For a tamer anniversary celebration, the Co-pilot and I spent the long weekend in our friend Mick’s peaceful country home amongst the bushland in Wollombi, in the Hunter region of NSW. Mick has spent the last decade building his prized country home from scratch and it is a world away from the busy vices of city life – with no TV, no internet, barely any mobile reception, water from a rain tank and power from a generator. It is a precious and rare thing indeed to find oneself gloriously unconnected from the digital world. And better yet to have sweeping views of the surrounding valley.
There were cows roaming about on the property from neighbouring farms and every now and then shy wallabies would watch on from the sidelines.
We wandered down to the Wollombi markets to peruse through the offerings. I’d hoped it was a fresh food market, and though there were sausage sizzles, pies and pastries, chutneys and jams on offer, there wasn’t any fresh farm produce.
There was all manner of knick knacks, antiques, junk and tools being sold. It had everything but the kitchen sink.
Oh my mistake, there’s the kitchen sink.
I did manage to score one find – a bonsai and a bargain at $20! Hopefully this one fares better than the other bonsais in my hands and actually survives for once.
The weather closes in and we settle down for a cold and windy weekend of rain. Just as well we have a fireplace to enjoy it!
We made the most of the unseasonally, wintery cold weather and the Co-pilot made a delicious beef bourguignon. Perfect as I was feeling the cold and needed something warming.
As it turns out, I was feeling a bit more than the cold and was coming down with a throat and ear infection and have now lost my voice. It’s now 5 days and counting with barely more than a squeak out of me. The Co-pilot thinks I sound like a Dalek. I think I sound like that synthesized warbled noise they use for demons in bad Hollywood apocalyptic movies. At least I can be thankful it didn’t happen a week earlier when I was due to go on radio.

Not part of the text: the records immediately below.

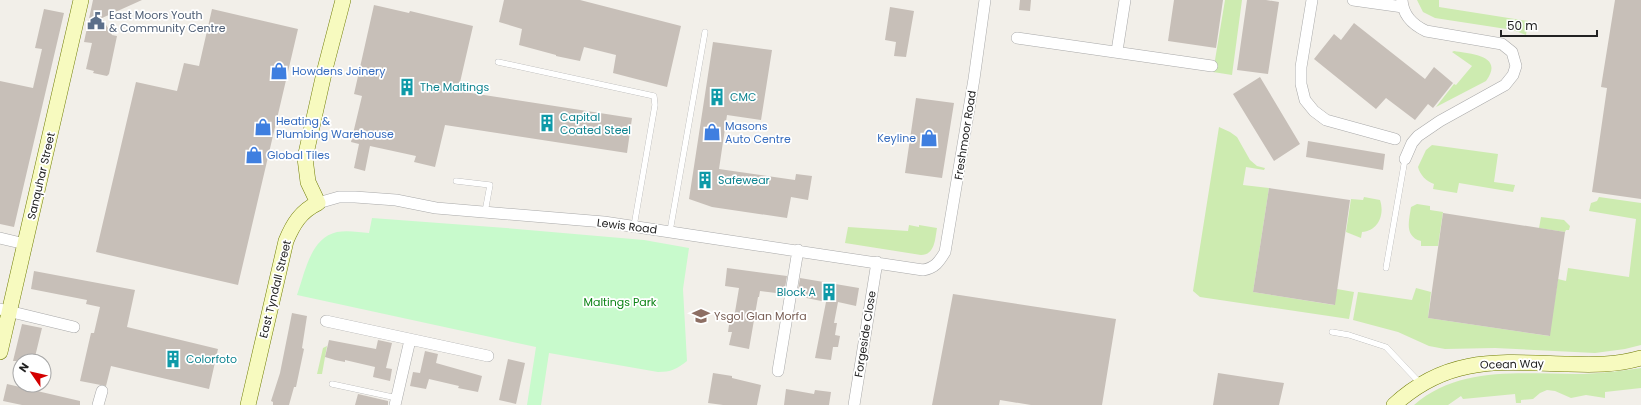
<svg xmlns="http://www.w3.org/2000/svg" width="1641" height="405" viewBox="0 0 1641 405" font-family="Poppins,sans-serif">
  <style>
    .grass { fill: #cdebb0 }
    .park { fill: #c8facc }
    .building { fill: #c7bfb8 }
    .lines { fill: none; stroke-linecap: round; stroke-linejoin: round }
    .lane-casing { stroke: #a9a9a9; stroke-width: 6 }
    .street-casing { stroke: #a9a9a9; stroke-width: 12 }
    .secondary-casing { stroke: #707d05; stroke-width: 16 }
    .lane { stroke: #fff; stroke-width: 5.5 }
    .street { stroke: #fff; stroke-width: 11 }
    .secondary { stroke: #f7fabf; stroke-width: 15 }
    .labels { text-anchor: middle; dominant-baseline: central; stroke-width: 3.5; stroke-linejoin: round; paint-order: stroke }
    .service-label { font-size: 11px; fill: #4e5e75; stroke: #fff; text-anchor: start }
    .shop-label { font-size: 11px; fill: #366cbe; stroke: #fff; text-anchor: start }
    .culture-label { font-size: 11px; fill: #0d838f; stroke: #fff; text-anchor: start }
    .street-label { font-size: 11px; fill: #222; stroke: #fff }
    .park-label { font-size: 11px; fill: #0c8416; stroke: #fff }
    .education-label { font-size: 11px; fill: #785e54; stroke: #fff; text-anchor: start }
  </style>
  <rect width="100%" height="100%" fill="#f2efe9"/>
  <path class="grass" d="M1225,0H1242L1232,75L1213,72Z
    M1417,0H1439V7L1528,21L1526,35L1513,30L1435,18L1423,12Z
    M1454,51C1470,54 1505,55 1486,81L1436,107L1454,84L1456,85L1472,66L1452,52Z
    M1219,127L1230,132L1237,137L1250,160L1257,166L1265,168L1264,170L1246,167L1243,185L1269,188L1253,292L1334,305L1337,289L1354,292L1349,319L1200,297L1193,291Z
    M1432,145L1498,154L1494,182L1515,185L1513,192L1459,183L1457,193L1433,189L1434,184C1426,181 1420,175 1418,167L1426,150Z
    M1364,197L1380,200C1385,215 1378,231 1362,232L1361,238L1346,232L1351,199L1363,200Z
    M1599,197L1641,203V345L1625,349L1595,353L1495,348L1445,349L1429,346L1398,332L1353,320L1358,292L1412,300L1416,288L1431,292L1428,318L1549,336L1558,279L1566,281L1568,268L1629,277L1636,219L1589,211L1591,203L1597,201Z
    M1417,204L1430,206V210L1443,212L1438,246H1421V241C1404,236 1409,221 1411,207Z
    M1541,217L1564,220L1570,226L1569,230H1566L1565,232L1539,228Z
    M909,225L919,227V225L937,228C935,239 935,255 921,255L845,243L848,227L908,231Z
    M327,346L322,374H317L323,348Z
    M1641,368V388L1605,392V398L1586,395L1571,398L1555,391L1547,390L1540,393L1533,399L1521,400V403H1516L1515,394L1463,399L1461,396L1448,405H1414C1462,364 1525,375 1584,374C1603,373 1622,371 1641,368Z"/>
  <path class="park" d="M372,218L506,228L644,240L689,248L683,289L687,361C677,369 671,372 658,372L549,353L541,405H527L536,347L297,295C305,273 310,238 337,232C347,230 359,232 369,233Z"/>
  <path class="building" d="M93,0H142L102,18L112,35L117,36L109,74L107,76L93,73L94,71L86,69L92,43L84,42Z
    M504,0H580L681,26L667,87L613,73L616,55L584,47L580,61L556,56V55L519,45L522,29L499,22Z
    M1020,0H1031L1030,11L1019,10Z
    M1174,0H1223L1216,48L1168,41Z
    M1247,0H1266L1279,2L1268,74L1237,70Z
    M1615,0H1641V199L1592,192L1607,88L1601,87Z
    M374,5L409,13L410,11L473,26L458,91L632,118L627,153L445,125L435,167L414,162L416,156L370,146L365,171L354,168L359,144L351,142L362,96L354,94Z
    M890,7L914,11L906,57L894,56L896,42L885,40Z
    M44,9L64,13L14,227L0,224V81L33,88L42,49L35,48Z
    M212,9L298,29L238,285L96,252L136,82L177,91L184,63L199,66Z
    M1354,23L1425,79L1434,67L1453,83L1433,108L1428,104L1415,120L1386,98L1376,109L1314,59L1334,34L1341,40Z
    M713,42L772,50L761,120L727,115L719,169L795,180L796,174L812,176L808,200L791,197L787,218L712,207L689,199Z
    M1260,77L1300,144L1274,161L1233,94Z
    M916,98L954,103L942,178L905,173Z
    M1308,141L1385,154L1383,170L1306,157Z
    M1269,188L1350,200L1335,305L1253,292Z
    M1443,213L1565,232L1550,336L1428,318Z
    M727,268L787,276L784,294L760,291L759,297H758L749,349L729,345L732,332H728L730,318H734L739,288L725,286Z
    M34,271L135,290L127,327L218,349L209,389L111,366L106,386L80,381L91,333H94L100,307L86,304L87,300L31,289Z
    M800,278L859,288L856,306L838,302L834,323H837L835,335L840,336L838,347H833L831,360L815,358L826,302L797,296Z
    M953,294L1116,319L1102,405H1031L1000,400L999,405H932Z
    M292,313L307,316L302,348L304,349L296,387H294L289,405H273V402L271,401L280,373Z
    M22,324L42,328L34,361H13Z
    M329,340L376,349L378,340L392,343L386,368L392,369L390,381L373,377L375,367L345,360V362L335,360L325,357Z
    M425,351L438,354L436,363L482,376L478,392L458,388L459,386L429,379L426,389L410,386L413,372L420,373Z
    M508,359L525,363L516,404L499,400Z
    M713,373L732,376V378L761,385L757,405H723L708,403Z
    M1218,373L1284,383L1279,405H1213Z
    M7,384L80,401V405H22L3,401Z
    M786,389L814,394L815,390L831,392L829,405H784Z
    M358,394L388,401V405H355Z"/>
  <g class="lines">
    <g class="lane-casing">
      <path id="lane" d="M498,62L654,96L655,105L634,226
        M456,181L490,185L485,212
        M670,231L705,32
        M1386,268L1405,159
        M1332,332L1349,335L1386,347L1420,383
        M332,384L397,398"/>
    </g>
    <g class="street-casing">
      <path id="street" d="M1312,0L1301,67V84L1305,100L1314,111L1326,120L1395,139
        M1353,0L1403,7
        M1402,0C1403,16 1413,25 1426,31L1502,44L1512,52L1516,66L1513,75L1505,85L1440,121L1418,136L1412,143L1405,159
        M1017,38L1212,66
        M1117,51L1125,0
        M318,203L339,197H355L396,200L436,208L604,222L923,270C935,268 939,262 945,252L974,79L985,0
        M0,238L25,244
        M0,309L74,327
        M326,321L488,356
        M778,371L798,250
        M98,405L102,391
        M395,405L410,340
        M854,405L877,262"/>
    </g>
    <g class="secondary-casing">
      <path id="secondary" d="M0,352L81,0
        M248,405L286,241C293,224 301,211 318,203L308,182L305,158L325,69L343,0
        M1394,405C1448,355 1500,362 1568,364C1593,365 1617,365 1641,358"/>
    </g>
    <use href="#lane" class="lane"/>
    <use href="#street" class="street"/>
    <use href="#secondary" class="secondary"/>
  </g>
  <defs>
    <g id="civic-bare" transform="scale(1.38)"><path d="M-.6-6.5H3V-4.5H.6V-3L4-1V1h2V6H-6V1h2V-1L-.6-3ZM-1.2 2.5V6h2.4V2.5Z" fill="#5c6f8a" stroke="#fff" stroke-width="2.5" paint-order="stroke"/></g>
    <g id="shop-bare" transform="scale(1.38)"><path d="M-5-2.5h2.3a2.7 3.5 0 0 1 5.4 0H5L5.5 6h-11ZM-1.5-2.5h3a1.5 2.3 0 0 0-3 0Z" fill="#3f7fe0" stroke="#fff" stroke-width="2.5" paint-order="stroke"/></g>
    <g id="building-bare" transform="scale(1.38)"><path d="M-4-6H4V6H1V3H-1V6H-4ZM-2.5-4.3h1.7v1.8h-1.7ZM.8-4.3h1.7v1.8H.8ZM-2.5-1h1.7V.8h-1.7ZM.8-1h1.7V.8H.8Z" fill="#0f9aa8" stroke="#fff" stroke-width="2.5" paint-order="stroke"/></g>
    <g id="school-bare" transform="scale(1.38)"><path d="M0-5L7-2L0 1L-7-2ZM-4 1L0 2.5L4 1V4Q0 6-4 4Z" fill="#8d6e63" stroke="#fff" stroke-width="2.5" paint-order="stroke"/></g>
  </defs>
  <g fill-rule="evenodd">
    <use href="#civic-bare" x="96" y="21"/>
    <use href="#shop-bare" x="279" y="71"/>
    <use href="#building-bare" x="407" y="87"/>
    <use href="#building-bare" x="717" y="97"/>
    <use href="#building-bare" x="547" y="123"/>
    <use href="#shop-bare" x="263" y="127"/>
    <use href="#shop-bare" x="712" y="132"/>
    <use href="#shop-bare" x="929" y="138"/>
    <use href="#shop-bare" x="254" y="155"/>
    <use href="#building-bare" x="705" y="180"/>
    <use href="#building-bare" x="829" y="292"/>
    <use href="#school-bare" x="701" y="316"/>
    <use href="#building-bare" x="173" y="359"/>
  </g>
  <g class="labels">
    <g class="service-label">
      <text x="109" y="15">East Moors Youth<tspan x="109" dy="13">&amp; Community Centre</tspan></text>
    </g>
    <g class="shop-label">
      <text x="292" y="71">Howdens Joinery</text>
      <text x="276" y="121">Heating &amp;<tspan x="276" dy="13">Plumbing Warehouse</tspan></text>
      <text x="725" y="126">Masons<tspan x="725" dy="13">Auto Centre</tspan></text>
      <text x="916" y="138" text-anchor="end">Keyline</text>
      <text x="267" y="155">Global Tiles</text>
    </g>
    <g class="culture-label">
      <text x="420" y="87">The Maltings</text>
      <text x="730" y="97">CMC</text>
      <text x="560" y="117">Capital<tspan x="560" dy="13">Coated Steel</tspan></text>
      <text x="718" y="180">Safewear</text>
      <text x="816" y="292" text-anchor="end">Block A</text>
      <text x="186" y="359">Colorfoto</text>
    </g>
    <g class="street-label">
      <text transform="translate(965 135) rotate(-81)">Freshmoor Road</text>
      <text transform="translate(41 176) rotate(-77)">Sanquhar Street</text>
      <text transform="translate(627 226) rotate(7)">Lewis Road</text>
      <text transform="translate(275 289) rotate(-76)">East Tyndall Street</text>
      <text transform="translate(865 334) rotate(-81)">Forgeside Close</text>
      <text transform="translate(1512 364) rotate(-1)">Ocean Way</text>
    </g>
    <g class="park-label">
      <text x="620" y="302">Maltings Park</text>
    </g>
    <g class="education-label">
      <text x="714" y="316">Ysgol Glan Morfa</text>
    </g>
  </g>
  <g transform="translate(32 373) rotate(304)"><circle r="19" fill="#ffffff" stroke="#a7a7a7"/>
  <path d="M0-3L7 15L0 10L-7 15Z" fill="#d40000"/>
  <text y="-6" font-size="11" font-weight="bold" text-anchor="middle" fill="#222222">N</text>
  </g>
  <path d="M1501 30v6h96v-6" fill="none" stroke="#222222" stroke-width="2"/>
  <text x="1507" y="30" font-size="12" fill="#222222" stroke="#ffffff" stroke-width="3" paint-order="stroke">50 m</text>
</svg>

And the final celebration comes this weekend – it’s my little blog’s 2nd anniversary this weekend! Granted it wasn’t the most productive year as I took a long break from blogging when I migrated from old blog to new, but hopefully, the coming year is more productive, holds more unique adventures and definitely more travel! Thanks for reading!
Shop 10-12, 70 John Street, Cabramatta.